The headline this past week was: nobody cares about your stupid story. When Ken Levine wrote down these words for his GDC discussion on telling stories in video game, I wonder if he was already picturing the headlines and aftermath. Certainly we can expect that he knew such a statement would be, for those with short attention spans, the penny on the rails that causes the trainwreck, and any attempt at justifying and clarifying the position would be the background noise after the bump that nobody ever actually gets around to reading. After all, you have the name behind Bioshock, arguably the most literary infused action game with its Objectivist overtones – and how many of us actually even know what the hell that means? – telling us all apparently that story telling in video games is an exercise in futility, which is, of course, a dramatic over-simplification on what proved to be a more complicated talk. But, Levine Describes Complicated Layered Approach to In-Game Storytelling, doesn't exactly make for good headline material.

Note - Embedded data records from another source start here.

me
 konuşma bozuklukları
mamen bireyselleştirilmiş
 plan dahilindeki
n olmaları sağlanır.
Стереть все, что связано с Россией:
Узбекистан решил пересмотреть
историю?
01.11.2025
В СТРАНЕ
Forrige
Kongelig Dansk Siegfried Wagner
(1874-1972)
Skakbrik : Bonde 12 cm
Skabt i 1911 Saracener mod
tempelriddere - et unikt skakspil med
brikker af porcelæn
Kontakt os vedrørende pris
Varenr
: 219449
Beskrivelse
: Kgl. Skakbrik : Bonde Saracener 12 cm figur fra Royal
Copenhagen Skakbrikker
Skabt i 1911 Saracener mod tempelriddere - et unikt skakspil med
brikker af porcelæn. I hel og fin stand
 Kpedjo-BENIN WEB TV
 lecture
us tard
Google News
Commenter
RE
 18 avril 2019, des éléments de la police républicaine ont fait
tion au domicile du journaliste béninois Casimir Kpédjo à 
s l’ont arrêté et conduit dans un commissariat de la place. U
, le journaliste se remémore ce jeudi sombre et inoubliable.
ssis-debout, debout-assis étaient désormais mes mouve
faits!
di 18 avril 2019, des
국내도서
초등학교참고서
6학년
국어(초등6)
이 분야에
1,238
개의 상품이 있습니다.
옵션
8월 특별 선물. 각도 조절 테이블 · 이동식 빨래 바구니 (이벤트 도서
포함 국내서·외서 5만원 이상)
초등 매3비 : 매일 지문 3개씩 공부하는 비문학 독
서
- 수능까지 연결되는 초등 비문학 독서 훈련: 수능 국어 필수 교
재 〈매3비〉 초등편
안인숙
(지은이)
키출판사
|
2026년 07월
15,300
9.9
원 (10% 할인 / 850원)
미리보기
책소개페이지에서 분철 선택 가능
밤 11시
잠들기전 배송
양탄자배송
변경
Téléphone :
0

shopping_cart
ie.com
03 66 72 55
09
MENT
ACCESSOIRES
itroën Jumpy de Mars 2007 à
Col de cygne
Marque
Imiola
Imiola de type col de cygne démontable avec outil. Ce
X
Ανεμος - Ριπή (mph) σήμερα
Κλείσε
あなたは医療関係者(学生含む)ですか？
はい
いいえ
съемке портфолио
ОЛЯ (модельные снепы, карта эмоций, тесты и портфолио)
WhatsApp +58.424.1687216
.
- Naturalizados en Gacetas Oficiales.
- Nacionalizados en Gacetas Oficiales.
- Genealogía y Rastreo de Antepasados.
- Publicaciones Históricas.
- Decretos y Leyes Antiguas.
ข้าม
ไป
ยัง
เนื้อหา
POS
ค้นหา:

It is interesting that in the roiling wake of 2007, which offered up some of the best video game storytelling done since the hey-days of Sierra and Infocom, that I so strongly believe that the story in games is secondary or even tertiary to the mechanics of the game itself. It was not Levine's "nobody cares about your stupid story" statement that got my head nodding like a Brett Favre bobblehead in an earthquake, but rather when he talked about a development style that allowed the evolving game to inform the story rather than trying to force a square peg into another square peg. Don't start with the story, start with a framework, then a game and find a story that works into it. Simple. Revolutionary.
And, at the end of the day, he's right. It is always story that should be sacrificed for the sake of gameplay.